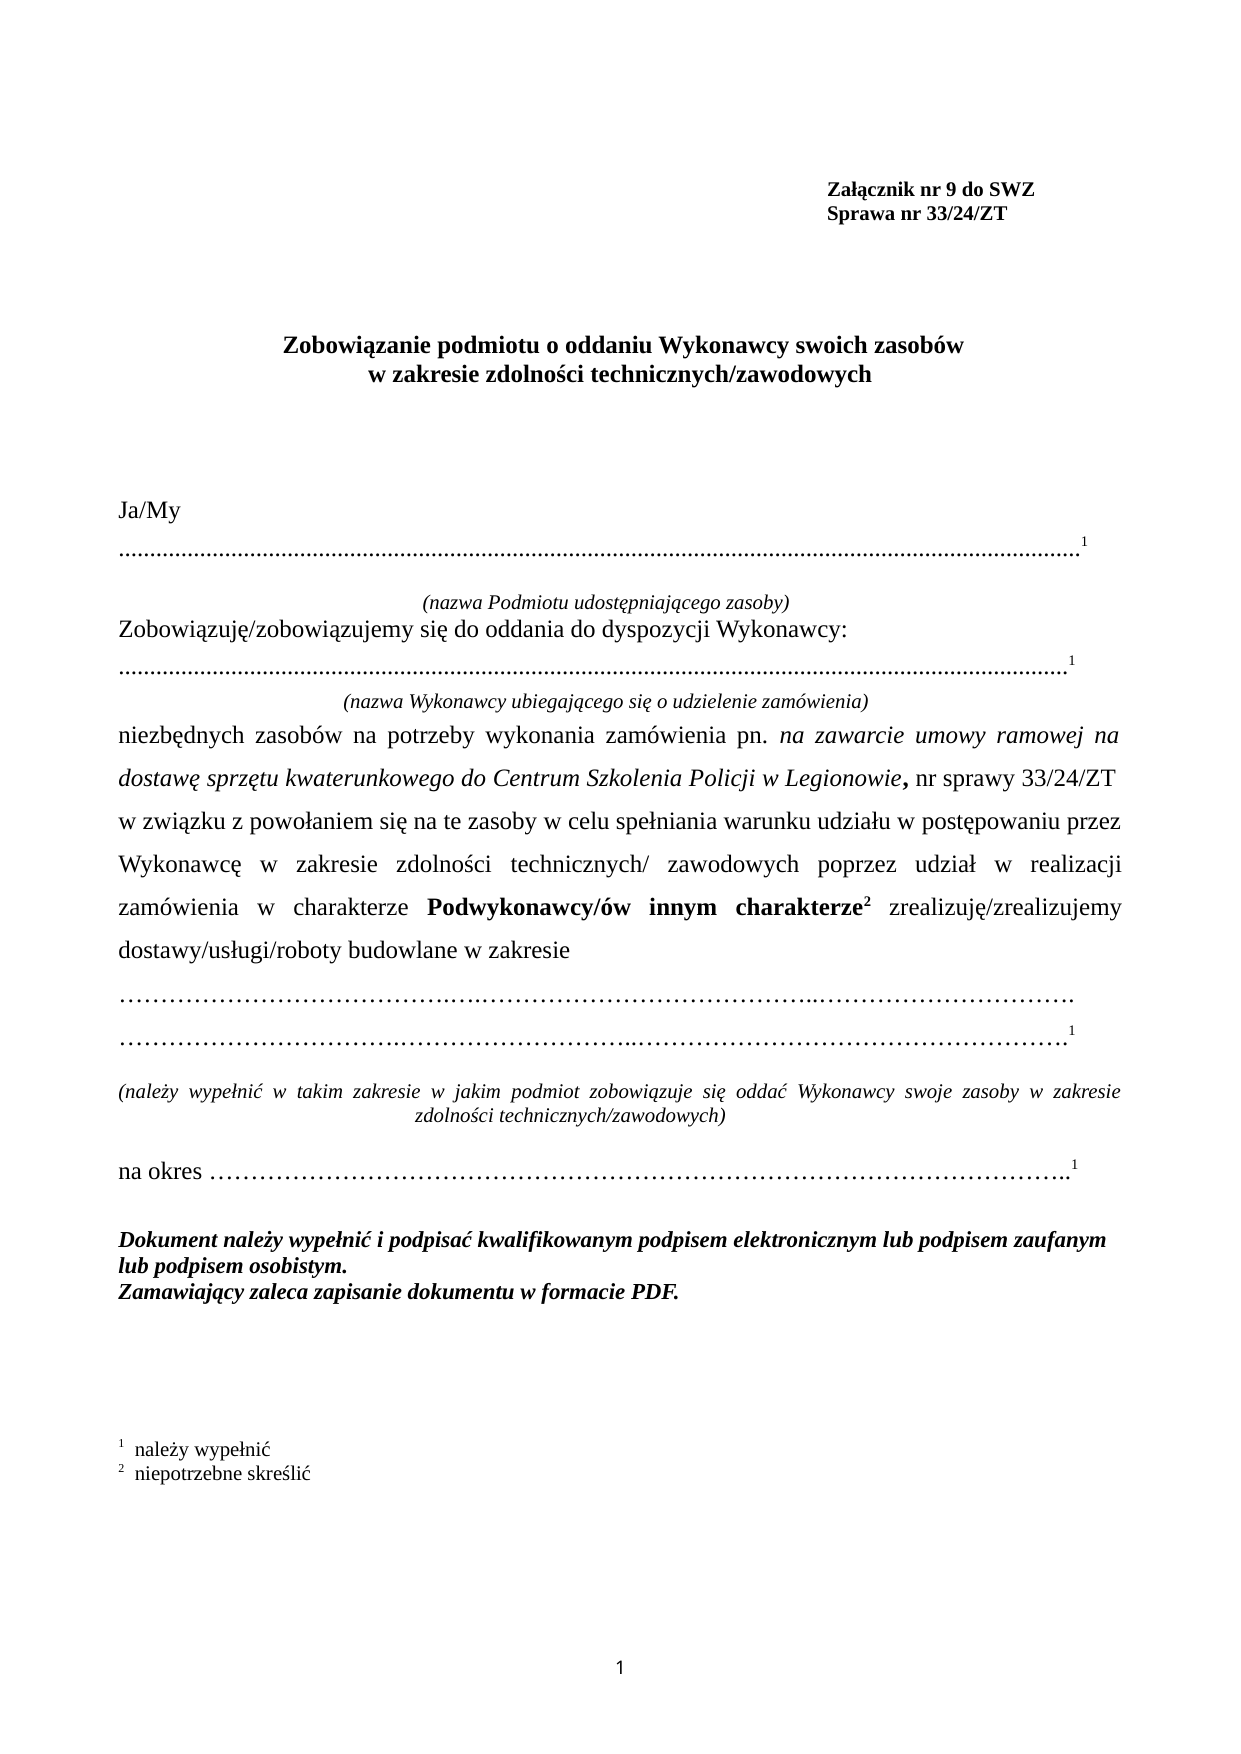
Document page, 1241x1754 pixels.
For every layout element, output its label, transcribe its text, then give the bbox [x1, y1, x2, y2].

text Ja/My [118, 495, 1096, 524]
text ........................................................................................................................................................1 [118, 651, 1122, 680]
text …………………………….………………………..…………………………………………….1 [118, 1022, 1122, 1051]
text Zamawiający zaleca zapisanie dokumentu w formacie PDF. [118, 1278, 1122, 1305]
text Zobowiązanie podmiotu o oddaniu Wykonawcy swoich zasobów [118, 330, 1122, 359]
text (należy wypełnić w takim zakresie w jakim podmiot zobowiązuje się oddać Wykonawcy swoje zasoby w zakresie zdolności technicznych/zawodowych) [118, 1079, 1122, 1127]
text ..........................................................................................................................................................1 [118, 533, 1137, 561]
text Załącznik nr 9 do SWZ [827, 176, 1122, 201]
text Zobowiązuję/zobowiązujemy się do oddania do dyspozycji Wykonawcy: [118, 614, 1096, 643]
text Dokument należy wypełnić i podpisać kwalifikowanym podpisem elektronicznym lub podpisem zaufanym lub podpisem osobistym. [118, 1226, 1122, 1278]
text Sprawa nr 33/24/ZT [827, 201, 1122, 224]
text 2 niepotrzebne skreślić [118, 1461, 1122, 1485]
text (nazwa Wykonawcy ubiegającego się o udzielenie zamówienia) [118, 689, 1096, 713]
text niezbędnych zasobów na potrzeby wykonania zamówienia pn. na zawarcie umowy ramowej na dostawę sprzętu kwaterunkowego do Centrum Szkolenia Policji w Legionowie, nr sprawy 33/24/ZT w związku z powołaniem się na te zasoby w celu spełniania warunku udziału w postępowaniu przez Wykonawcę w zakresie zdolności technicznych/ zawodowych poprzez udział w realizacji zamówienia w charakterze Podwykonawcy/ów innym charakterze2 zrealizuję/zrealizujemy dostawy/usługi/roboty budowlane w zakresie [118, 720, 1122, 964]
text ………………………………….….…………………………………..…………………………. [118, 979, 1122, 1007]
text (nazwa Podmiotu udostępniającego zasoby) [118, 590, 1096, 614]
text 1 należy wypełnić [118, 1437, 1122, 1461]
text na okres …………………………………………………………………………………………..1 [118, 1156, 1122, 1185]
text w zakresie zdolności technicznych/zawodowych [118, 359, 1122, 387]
□ □ □
## TASK BRIEF
Scan the entries above and copy each line where "zakresie" occurs.

## RESPONSE
text (należy wypełnić w takim zakresie w jakim podmiot zobowiązuje się oddać Wykonawcy swoje zasoby w zakresie zdolności technicznych/zawodowych) [118, 1079, 1122, 1127]
text niezbędnych zasobów na potrzeby wykonania zamówienia pn. na zawarcie umowy ramowej na dostawę sprzętu kwaterunkowego do Centrum Szkolenia Policji w Legionowie, nr sprawy 33/24/ZT w związku z powołaniem się na te zasoby w celu spełniania warunku udziału w postępowaniu przez Wykonawcę w zakresie zdolności technicznych/ zawodowych poprzez udział w realizacji zamówienia w charakterze Podwykonawcy/ów innym charakterze2 zrealizuję/zrealizujemy dostawy/usługi/roboty budowlane w zakresie [118, 720, 1122, 964]
text w zakresie zdolności technicznych/zawodowych [118, 359, 1122, 387]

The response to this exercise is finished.